On Radical Honesty
OK, who's heard of Radical Honesty? My introduction to it was in AJ Jacobs' My Life as an Experiment. The premise is that you don't lie, and (according to the founder) don't filter at all. If you're mad at someone, you let them have it with the full force of your anger; if you're attracted to someone who is not your partner, you tell them that you're thinking about what it would be like to have sex with them. This would seem to be the ultimate expression of the thought I expressed in On Integrity, but in practice I think it's much too facile.
Here's the thing: I fully believe that you have the opportunity to choose who to be. My two favorite quotes of all time are both related to this. Paraphrased, they're:
How can I know what I think until I see what I say?
I started acting like the person I wanted to be, and I gradually became him.
The first one points to the extreme limits of our self-knowledge. We don't control our internal thoughts and feelings, and at times we're not even aware of what they are. That's why flipping a coin to make a decision sometimes works so well -- when it comes up on one side and we get disappointed, it's evidence that internally we had a preference that we weren't consciously aware of.

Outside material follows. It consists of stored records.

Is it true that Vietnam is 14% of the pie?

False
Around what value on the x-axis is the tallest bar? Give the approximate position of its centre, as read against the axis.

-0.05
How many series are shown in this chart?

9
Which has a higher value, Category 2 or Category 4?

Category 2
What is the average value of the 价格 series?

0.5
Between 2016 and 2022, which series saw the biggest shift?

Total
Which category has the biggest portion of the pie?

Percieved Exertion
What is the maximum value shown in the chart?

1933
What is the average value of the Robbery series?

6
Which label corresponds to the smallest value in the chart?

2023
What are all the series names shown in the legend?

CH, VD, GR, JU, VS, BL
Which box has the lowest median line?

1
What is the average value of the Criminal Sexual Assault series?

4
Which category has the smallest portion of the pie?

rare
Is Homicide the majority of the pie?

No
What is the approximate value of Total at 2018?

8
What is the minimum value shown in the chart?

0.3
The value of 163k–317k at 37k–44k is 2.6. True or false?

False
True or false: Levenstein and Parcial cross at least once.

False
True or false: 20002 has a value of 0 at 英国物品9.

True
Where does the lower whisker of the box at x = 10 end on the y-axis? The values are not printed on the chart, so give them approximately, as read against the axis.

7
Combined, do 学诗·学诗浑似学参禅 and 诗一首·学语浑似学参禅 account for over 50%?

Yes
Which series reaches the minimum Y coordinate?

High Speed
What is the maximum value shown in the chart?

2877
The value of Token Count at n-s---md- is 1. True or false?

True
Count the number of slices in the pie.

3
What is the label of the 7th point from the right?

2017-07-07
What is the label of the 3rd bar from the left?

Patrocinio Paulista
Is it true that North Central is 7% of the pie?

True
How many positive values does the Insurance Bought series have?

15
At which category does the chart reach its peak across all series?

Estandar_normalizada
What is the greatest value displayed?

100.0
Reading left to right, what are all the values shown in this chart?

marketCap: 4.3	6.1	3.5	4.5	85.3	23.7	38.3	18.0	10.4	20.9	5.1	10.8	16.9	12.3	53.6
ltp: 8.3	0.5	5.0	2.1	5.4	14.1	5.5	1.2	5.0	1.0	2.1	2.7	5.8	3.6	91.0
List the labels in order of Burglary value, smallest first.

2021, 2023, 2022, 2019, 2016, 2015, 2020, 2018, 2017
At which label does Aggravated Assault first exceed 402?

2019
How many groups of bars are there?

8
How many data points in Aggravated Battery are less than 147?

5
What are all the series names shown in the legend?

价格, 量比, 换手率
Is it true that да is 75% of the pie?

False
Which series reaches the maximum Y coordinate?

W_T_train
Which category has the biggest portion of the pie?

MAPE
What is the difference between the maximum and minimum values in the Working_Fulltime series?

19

The second one points to the fact that our instantaneous lack of control of our minds doesn't mean that we can't train them to do what we want. If I decide I want to be more civil, then I can force myself to act more civil -- and eventually, being civil becomes a reflex or a habit and I don't have to force myself anymore. Per the discussion of integrity, of course, this only really works if I'm fully consistent. I can't be civil in my non-anonymous interactions and still flame people at will on Twitter and expect to train myself away from the troll-tastic instinct.
The problem with Radical Honesty, then, is that is completely abandons the second principle. It's all about advertising who you are now, as opposed to who you want to (and can) be.